Onesmallstep1969 profile image
Onesmallstep1969

Hi,

A normal healthy liver appears smooth on Ultrasound, with no apparent rough texture or nodularity. The edges are smooth also. The echotexture is described as "homogeneous "while a cirrhotic liver often is described as "heterogeneous". The echogenecity of a normal liver is "hyperechogenic". Other than that, the size is described as being within nomal limits or not. The spleen is also decsribed in size as being normal, since often cirrhosis is accompanied by changes in the size of the spleen (the spleen can become enlarged because, in some cases, it is sequestering platelets, which is one of several reasons platelets can be low in cirrhosis). The normal liver appears dull or just neutral. A fatty liver appears bright or shiny on an ultrasound.
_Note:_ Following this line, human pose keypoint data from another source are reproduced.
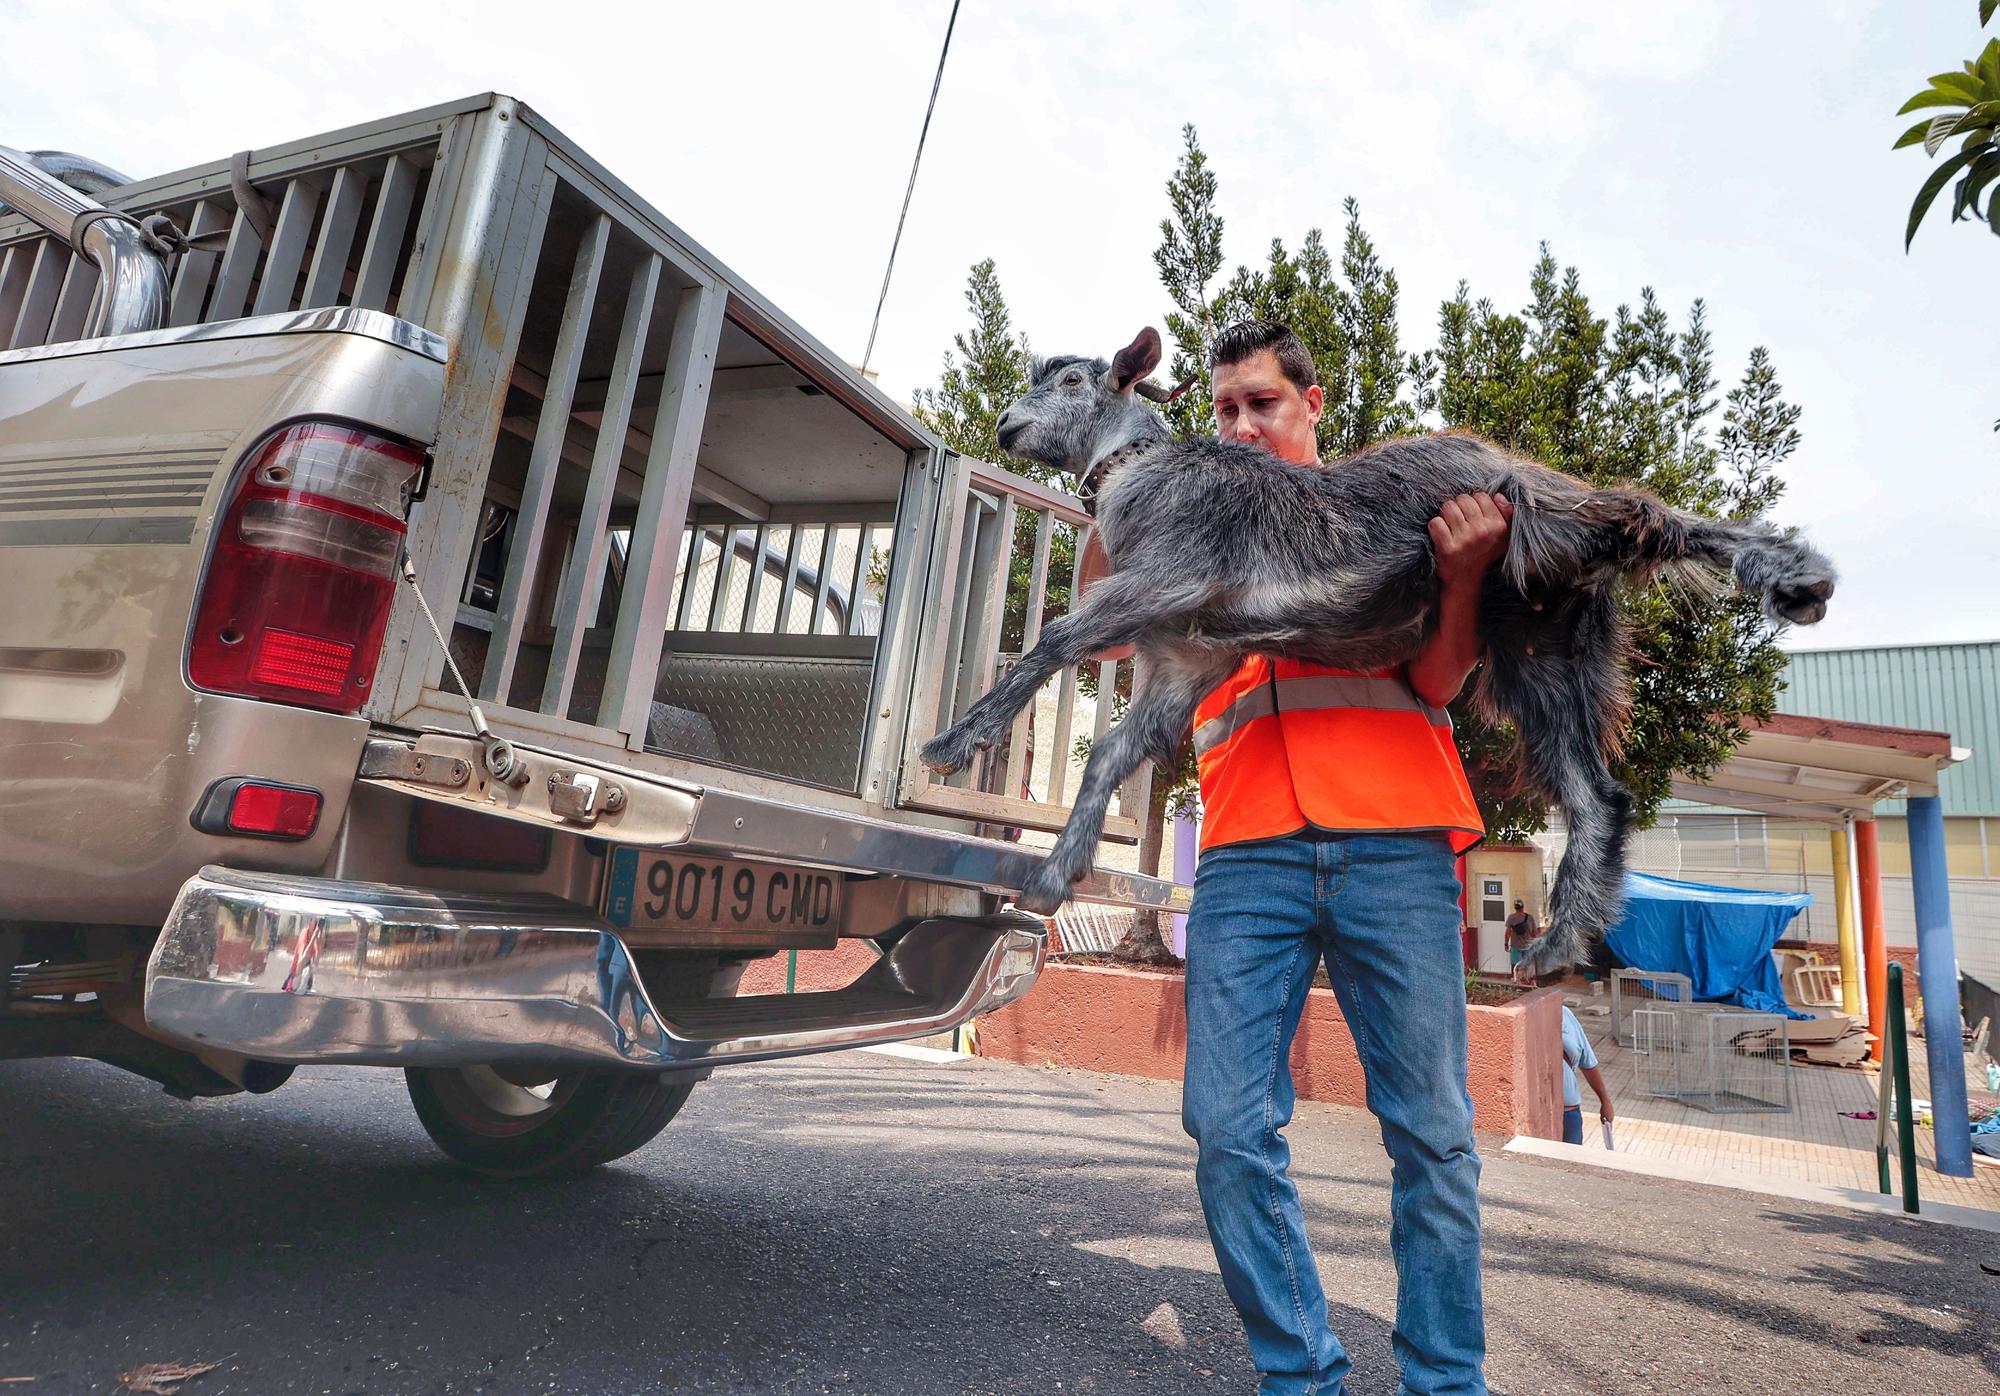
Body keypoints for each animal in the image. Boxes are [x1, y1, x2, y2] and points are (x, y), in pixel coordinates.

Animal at [916, 330, 1832, 972]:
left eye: (1072, 380)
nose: (1007, 423)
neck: (1144, 475)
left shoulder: (1169, 578)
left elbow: (1052, 641)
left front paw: (952, 743)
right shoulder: (1185, 660)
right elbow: (1110, 752)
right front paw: (1053, 873)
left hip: (1549, 526)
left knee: (1643, 513)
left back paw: (1798, 576)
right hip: (1539, 644)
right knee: (1595, 791)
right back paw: (1557, 945)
If your ultrasound was a Doppler ultrasound, it will also give you info on the speed at which blood is flowing through your portal trunk. Cirrhotic livers have slow speeds. I think the cut-off is 16 cm/s. Best of luck to you.

Margolia profile image
Margolia

Thank you very much for taking your time to respond. This is exactly what I was looking for. It has now been confirmed that I have severe fibrosis which will be treated as an early cirrhosis for cancer screening purposes which I am glad to do without the need to constantly ask for US test which may or may not be performed depending on GP mood. I am definitely not happy with the diagnosis but I have what I have, so this is just one of the few positive things that I have gained from it. 🙂

muffins7 profile image
muffins7

Hi Margolia, did you have a drop in platelets with severe fibrosis?

Margolia profile image
Margolia

Hi: I have had a severe drop down in platelets, hemoglobin, albumin when I had acute hepatitis which warranted blood transfusion. Once I recovered, the blood count stabilized at wnl levels. So even though I have the fibrosis, at this point of time it doesn't affect my blood test results.